In our study, it was questioned whether education about hemovigilance was necessary. Of the students 86.99% and 96.35% of the nurses thought that education was necessary and important. At the same time, it was found that there was a significant difference between the knowledge levels of nursing students who answered “yes” to this question and those who answered “no” (p= 0.004). There was no significant difference in the nurses. In a study conducted with midwives, their knowledge of blood transfusion was questioned, and 99.2% of midwives reported that education was necessary (18). In another study, 63% of nurses reported that they had participated in a blood bank training program before (20). In the studies in the literature, the activities of the education on the level of knowledge were evaluated by making a pre- and post-education evaluation, and they found that the trainings were positively effective (13, 26). Raising awareness about hemovigilance through in-service training will lead to improved reporting of transfusion reactions (23). Most of the graduates have a positive attitude towards transfusion reaction reporting, but their knowledge of the hemovigilance program is low and the reporting procedure is less in recent graduates (24). Reporting and data collection should not be the sole purpose of the hemovigilance system, and the use of hemovigilance data sources in practice may be beneficial to increase transfusion safety (17).

Study Limitations

The groups compared in our study were studied as a single center in their own universe. The universe was accepted as a sample and all individuals who voluntarily agreed to participate in the habituation were included in the study. Therefore, power analysis was not performed. The results could be generalized to the sample group.


Conclusion

It was determined that clinical nurses had a high level of knowledge about hemovigilance, while students were not at the desired level. It was concluded that as the clinical experience of nursing students increased, the level of knowledge increased. The database in which both groups made researches was determined as any website after Google Scholar. Due to the low level of hemovigilance knowledge of nursing students, necessary studies can be done to include this subject in the nursing education curriculum. It is recommended to support nurses with continuous training after graduation in terms of the directly proportional development of behavior, attitude and clinical skills. It is thought that in-service trainings are functional in this regard, and that their awareness and knowledge about hemovigilance will increase by working integrated with the clinic and including nursing students in in-service training. The applicability of the HII is found to be effective, but it is recommended to update it in terms of measurement and evaluation and develop a fully structured scale in similar groups.

Ethics

Ethics Committee Approval: In order to conduct the research, permission was obtained from the institution where the study was conducted and the research was approved by the Ankara Yıldırım Beyazıt University Ethics Committee (29.05.2019/decision no: 51).

Informed Consent: Data were collected in accordance with the Declaration of Helsinki. Participants were informed about the purpose of the research, its content and the way the data were collected.

Peer-review: Externally peer reviewed.

Authorship Contributions

Concept: A.K., E.T.,  Design: A.K., E.T.,  Data Collection or Processing: A.K., E.T.,  Analysis or Interpretation: A.K., E.T.,  Literature Search: A.K., E.T., Writing: A.K., E.T.

Conflict of Interest: No conflict of interest was declared by the authors.

Financial Disclosure: The authors declared that this study received no financial support.

--------

### STUDY QUESTIONS
**a.** According to the hemovigilance excerpt, which ethics committee approved the research?
**b.** Using the hemovigilance excerpt, explain why no power analysis was performed.
**c.** Output the passage of the hemovigilance excerpt from "Peer-review: Externally peer" up to and including "E.T., Writing: A.K., E.T.".
The listing that comes next is drawn from a different source.

### SOURCE INFORMATION
--------

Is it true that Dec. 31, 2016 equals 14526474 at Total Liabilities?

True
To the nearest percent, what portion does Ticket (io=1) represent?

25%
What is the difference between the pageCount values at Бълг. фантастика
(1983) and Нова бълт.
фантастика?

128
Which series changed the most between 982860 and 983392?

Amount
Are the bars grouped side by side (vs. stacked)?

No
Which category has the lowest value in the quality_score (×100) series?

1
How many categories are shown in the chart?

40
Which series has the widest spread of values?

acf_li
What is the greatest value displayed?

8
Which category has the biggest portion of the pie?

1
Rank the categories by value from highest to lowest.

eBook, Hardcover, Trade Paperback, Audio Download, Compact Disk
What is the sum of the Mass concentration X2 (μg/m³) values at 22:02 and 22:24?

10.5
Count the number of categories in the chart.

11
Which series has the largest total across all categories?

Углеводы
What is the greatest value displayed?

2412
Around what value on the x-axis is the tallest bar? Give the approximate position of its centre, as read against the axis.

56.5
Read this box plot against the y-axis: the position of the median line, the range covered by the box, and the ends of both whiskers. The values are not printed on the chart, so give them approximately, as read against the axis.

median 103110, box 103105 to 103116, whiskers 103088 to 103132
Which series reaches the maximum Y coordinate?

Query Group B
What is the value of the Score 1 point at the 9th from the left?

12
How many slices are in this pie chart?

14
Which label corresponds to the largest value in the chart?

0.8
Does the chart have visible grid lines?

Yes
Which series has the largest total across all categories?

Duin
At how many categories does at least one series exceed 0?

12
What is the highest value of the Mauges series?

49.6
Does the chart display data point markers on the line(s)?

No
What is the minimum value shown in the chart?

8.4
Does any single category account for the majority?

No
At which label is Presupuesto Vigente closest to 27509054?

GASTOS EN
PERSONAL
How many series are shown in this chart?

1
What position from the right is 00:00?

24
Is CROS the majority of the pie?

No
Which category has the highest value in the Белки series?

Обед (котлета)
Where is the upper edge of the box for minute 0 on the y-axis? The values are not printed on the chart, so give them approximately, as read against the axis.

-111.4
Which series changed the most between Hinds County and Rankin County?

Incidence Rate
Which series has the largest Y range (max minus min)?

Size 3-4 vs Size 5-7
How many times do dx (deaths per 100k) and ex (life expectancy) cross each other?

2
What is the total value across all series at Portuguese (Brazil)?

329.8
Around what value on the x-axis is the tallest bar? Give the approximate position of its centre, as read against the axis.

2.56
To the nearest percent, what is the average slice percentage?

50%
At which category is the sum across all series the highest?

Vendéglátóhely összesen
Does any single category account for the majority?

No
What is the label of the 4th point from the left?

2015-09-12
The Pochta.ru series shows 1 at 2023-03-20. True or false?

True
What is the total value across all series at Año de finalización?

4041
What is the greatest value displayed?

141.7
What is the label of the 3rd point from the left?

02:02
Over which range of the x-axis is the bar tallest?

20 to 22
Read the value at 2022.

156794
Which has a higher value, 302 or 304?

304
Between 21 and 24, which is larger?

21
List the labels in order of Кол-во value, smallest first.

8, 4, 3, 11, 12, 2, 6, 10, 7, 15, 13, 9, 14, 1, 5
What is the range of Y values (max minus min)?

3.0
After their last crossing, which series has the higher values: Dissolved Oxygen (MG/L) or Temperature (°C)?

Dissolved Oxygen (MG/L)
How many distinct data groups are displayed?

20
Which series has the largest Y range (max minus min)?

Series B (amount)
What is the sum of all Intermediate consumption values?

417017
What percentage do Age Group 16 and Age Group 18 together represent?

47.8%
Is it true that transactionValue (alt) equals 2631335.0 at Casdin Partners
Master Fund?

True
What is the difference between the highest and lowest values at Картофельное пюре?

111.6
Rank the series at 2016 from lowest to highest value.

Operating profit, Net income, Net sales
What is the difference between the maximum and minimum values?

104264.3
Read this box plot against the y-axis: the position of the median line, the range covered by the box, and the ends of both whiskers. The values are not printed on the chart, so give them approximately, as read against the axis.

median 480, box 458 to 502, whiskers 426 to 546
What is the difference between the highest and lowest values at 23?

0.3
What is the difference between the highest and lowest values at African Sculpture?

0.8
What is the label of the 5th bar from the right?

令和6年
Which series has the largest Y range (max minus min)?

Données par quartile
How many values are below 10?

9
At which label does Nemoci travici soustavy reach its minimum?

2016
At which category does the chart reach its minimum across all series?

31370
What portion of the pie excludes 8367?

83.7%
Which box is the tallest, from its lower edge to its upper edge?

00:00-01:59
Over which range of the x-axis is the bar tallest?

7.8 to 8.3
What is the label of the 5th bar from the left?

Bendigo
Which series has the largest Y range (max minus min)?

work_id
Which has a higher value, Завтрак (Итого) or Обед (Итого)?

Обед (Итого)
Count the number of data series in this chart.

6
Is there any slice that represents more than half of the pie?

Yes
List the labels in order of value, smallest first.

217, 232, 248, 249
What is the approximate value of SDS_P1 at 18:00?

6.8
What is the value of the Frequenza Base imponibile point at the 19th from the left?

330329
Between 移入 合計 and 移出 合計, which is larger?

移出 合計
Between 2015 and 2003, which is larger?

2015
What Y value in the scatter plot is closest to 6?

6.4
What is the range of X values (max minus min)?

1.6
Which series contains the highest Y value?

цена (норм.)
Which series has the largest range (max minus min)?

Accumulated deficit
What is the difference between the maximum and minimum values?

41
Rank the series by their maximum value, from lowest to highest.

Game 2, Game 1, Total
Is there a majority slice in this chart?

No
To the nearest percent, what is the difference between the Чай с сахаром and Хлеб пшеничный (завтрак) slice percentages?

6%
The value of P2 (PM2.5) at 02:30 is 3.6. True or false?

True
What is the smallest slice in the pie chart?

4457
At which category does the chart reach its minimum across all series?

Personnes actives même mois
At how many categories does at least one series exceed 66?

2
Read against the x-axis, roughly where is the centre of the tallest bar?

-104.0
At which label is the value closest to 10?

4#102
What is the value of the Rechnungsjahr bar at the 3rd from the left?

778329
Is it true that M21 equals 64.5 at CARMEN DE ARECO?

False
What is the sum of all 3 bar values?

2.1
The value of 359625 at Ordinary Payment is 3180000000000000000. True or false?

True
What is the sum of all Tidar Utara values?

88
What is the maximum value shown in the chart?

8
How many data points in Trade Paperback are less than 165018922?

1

--------

### OUTPUTS BY TASK
**a.** The Ankara Yıldırım Beyazıt University Ethics Committee approved it.

**b.** The universe was accepted as the sample, and all individuals who voluntarily agreed to participate were included in the study. For that reason, power analysis was not performed.

**c.**
Peer-review: Externally peer reviewed.

Authorship Contributions

Concept: A.K., E.T.,  Design: A.K., E.T.,  Data Collection or Processing: A.K., E.T.,  Analysis or Interpretation: A.K., E.T.,  Literature Search: A.K., E.T., Writing: A.K., E.T.